TASK TO CARRY OUT: Render the records, from the first line through the line containing "What is the sum", as a Markdown table with the columns "Row" and "Line text", numbering each row and leaving out blank lines.
━━━
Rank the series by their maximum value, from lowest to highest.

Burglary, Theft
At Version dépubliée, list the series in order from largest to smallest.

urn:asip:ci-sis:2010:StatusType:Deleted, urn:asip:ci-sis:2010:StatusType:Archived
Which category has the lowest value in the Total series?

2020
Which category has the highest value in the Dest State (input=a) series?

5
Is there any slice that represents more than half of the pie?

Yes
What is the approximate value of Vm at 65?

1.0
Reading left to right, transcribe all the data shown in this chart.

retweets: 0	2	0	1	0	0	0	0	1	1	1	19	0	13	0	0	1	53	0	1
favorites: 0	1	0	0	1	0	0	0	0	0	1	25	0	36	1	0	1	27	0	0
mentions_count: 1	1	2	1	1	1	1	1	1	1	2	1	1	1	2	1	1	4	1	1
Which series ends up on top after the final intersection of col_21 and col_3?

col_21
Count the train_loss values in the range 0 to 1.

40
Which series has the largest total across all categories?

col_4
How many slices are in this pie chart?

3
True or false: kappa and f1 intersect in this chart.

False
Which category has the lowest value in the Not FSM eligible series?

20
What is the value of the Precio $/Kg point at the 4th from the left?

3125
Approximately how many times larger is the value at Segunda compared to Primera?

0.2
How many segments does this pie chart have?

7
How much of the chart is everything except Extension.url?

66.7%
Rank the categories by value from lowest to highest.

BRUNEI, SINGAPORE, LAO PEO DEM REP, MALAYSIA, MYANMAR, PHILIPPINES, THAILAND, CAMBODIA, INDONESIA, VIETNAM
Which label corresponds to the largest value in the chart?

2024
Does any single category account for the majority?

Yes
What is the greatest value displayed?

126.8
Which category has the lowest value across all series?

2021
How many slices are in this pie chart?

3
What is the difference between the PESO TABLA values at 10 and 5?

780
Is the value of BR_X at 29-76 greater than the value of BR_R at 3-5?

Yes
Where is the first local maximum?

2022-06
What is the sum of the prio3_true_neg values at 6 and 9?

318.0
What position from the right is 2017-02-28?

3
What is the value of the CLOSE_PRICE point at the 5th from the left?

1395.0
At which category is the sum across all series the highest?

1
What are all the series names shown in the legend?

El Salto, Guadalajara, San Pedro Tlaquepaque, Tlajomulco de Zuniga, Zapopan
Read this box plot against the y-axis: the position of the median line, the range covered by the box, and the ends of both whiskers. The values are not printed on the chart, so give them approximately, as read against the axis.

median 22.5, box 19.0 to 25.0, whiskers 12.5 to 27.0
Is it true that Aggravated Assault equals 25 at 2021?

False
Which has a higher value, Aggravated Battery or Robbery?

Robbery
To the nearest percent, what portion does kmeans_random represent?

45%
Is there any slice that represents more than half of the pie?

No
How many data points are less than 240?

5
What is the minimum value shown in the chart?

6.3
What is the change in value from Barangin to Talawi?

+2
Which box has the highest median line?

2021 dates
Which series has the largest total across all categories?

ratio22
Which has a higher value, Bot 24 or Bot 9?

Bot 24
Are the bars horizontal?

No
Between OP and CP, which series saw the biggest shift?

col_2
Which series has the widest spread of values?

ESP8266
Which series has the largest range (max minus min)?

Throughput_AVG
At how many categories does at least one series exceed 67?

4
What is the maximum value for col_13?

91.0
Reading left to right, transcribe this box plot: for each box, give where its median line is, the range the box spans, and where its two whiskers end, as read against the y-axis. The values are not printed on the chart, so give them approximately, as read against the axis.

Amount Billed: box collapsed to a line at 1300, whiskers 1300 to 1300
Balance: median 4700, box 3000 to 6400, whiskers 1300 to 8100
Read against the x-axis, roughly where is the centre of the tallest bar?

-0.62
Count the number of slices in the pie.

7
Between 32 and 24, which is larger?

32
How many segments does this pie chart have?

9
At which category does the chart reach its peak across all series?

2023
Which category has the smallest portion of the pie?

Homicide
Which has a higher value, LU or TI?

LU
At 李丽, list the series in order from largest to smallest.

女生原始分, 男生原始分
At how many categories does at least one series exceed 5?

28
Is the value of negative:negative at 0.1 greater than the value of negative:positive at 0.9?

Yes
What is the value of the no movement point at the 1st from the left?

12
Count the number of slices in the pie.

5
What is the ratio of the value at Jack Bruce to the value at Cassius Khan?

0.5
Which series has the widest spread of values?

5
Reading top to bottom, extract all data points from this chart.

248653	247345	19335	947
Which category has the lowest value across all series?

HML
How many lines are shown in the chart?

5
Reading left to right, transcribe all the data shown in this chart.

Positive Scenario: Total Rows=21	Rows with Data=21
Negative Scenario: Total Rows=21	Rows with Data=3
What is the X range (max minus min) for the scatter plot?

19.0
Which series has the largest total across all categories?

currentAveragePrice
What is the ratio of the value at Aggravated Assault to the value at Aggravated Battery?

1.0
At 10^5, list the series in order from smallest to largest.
━━━
WRITTEN RESPONSE:
| Row | Line text |
|---|---|
| 1 | Rank the series by their maximum value, from lowest to highest. |
| 2 | Burglary, Theft |
| 3 | At Version dépubliée, list the series in order from largest to smallest. |
| 4 | urn:asip:ci-sis:2010:StatusType:Deleted, urn:asip:ci-sis:2010:StatusType:Archived |
| 5 | Which category has the lowest value in the Total series? |
| 6 | 2020 |
| 7 | Which category has the highest value in the Dest State (input=a) series? |
| 8 | 5 |
| 9 | Is there any slice that represents more than half of the pie? |
| 10 | Yes |
| 11 | What is the approximate value of Vm at 65? |
| 12 | 1.0 |
| 13 | Reading left to right, transcribe all the data shown in this chart. |
| 14 | retweets: 0	2	0	1	0	0	0	0	1	1	1	19	0	13	0	0	1	53	0	1 |
| 15 | favorites: 0	1	0	0	1	0	0	0	0	0	1	25	0	36	1	0	1	27	0	0 |
| 16 | mentions_count: 1	1	2	1	1	1	1	1	1	1	2	1	1	1	2	1	1	4	1	1 |
| 17 | Which series ends up on top after the final intersection of col_21 and col_3? |
| 18 | col_21 |
| 19 | Count the train_loss values in the range 0 to 1. |
| 20 | 40 |
| 21 | Which series has the largest total across all categories? |
| 22 | col_4 |
| 23 | How many slices are in this pie chart? |
| 24 | 3 |
| 25 | True or false: kappa and f1 intersect in this chart. |
| 26 | False |
| 27 | Which category has the lowest value in the Not FSM eligible series? |
| 28 | 20 |
| 29 | What is the value of the Precio $/Kg point at the 4th from the left? |
| 30 | 3125 |
| 31 | Approximately how many times larger is the value at Segunda compared to Primera? |
| 32 | 0.2 |
| 33 | How many segments does this pie chart have? |
| 34 | 7 |
| 35 | How much of the chart is everything except Extension.url? |
| 36 | 66.7% |
| 37 | Rank the categories by value from lowest to highest. |
| 38 | BRUNEI, SINGAPORE, LAO PEO DEM REP, MALAYSIA, MYANMAR, PHILIPPINES, THAILAND, CAMBODIA, INDONESIA, VIETNAM |
| 39 | Which label corresponds to the largest value in the chart? |
| 40 | 2024 |
| 41 | Does any single category account for the majority? |
| 42 | Yes |
| 43 | What is the greatest value displayed? |
| 44 | 126.8 |
| 45 | Which category has the lowest value across all series? |
| 46 | 2021 |
| 47 | How many slices are in this pie chart? |
| 48 | 3 |
| 49 | What is the difference between the PESO TABLA values at 10 and 5? |
| 50 | 780 |
| 51 | Is the value of BR_X at 29-76 greater than the value of BR_R at 3-5? |
| 52 | Yes |
| 53 | Where is the first local maximum? |
| 54 | 2022-06 |
| 55 | What is the sum of the prio3_true_neg values at 6 and 9? |